Stelis roseopunctata

Scientific classification
- Kingdom: Plantae
- Clade: Tracheophytes
- Clade: Angiosperms
- Clade: Monocots
- Order: Asparagales
- Family: Orchidaceae
- Subfamily: Epidendroideae
- Genus: Stelis
- Species: S. roseopunctata
- Binomial name: Stelis roseopunctata (Lindl.) R.Bernal
- Synonyms: Crocodeilanthe elegans (Kunth) Luer ; Dendrobium elegans Kunth ; Humboltia elegans (Kunth) Kuntze ; Humboltia roseopunctata (Lindl.) Kuntze ; Pleurothallis elegans (Kunth) Lindl. ; Pleurothallis roseopunctata Lindl. ; Specklinia elegans (Kunth) Lindl. ; Stelis elegans (Kunth) Pridgeon & M.W.Chase ; Stelis picta Pridgeon & M.W.Chase ;

= Stelis roseopunctata =

- Authority: (Lindl.) R.Bernal

Species of plant

Stelis roseopunctata is a species of flowering plant in the family Orchidaceae, native to Colombia, Ecuador and Venezuela.
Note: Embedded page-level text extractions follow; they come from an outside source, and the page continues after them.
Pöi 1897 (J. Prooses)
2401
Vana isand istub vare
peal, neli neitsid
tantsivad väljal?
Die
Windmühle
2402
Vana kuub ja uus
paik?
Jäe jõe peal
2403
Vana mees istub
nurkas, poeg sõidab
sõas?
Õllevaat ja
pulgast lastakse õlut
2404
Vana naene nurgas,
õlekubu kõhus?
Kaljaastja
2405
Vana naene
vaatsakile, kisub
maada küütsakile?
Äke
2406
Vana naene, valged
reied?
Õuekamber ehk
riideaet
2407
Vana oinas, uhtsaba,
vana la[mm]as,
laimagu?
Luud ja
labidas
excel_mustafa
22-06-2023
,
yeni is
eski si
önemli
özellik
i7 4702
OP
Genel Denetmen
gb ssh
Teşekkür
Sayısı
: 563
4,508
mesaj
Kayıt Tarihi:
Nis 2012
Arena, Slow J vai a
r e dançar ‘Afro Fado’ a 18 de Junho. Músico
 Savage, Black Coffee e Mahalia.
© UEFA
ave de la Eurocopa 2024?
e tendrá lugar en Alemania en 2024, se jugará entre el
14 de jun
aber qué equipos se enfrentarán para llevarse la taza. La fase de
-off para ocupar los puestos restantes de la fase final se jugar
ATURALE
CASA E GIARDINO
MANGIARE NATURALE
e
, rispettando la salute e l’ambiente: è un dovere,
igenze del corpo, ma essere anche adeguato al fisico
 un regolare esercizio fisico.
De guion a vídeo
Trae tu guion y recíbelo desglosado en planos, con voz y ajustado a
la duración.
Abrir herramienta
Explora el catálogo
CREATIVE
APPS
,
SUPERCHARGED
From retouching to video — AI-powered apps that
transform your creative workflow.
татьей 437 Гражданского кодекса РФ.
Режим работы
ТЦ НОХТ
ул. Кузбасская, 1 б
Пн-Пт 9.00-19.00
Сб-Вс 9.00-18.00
It was first described by John Lindley in 1846 as Pleurothallis roseopunctata and transferred to Stelis by Rodrigo Bernal in 2015. Stelis elegans (Kunth) Pridgeon & M.W.Chase is a synonym of Stelis roseopunctata; Stelis elegans Luer & R.Vásquez is a separate species.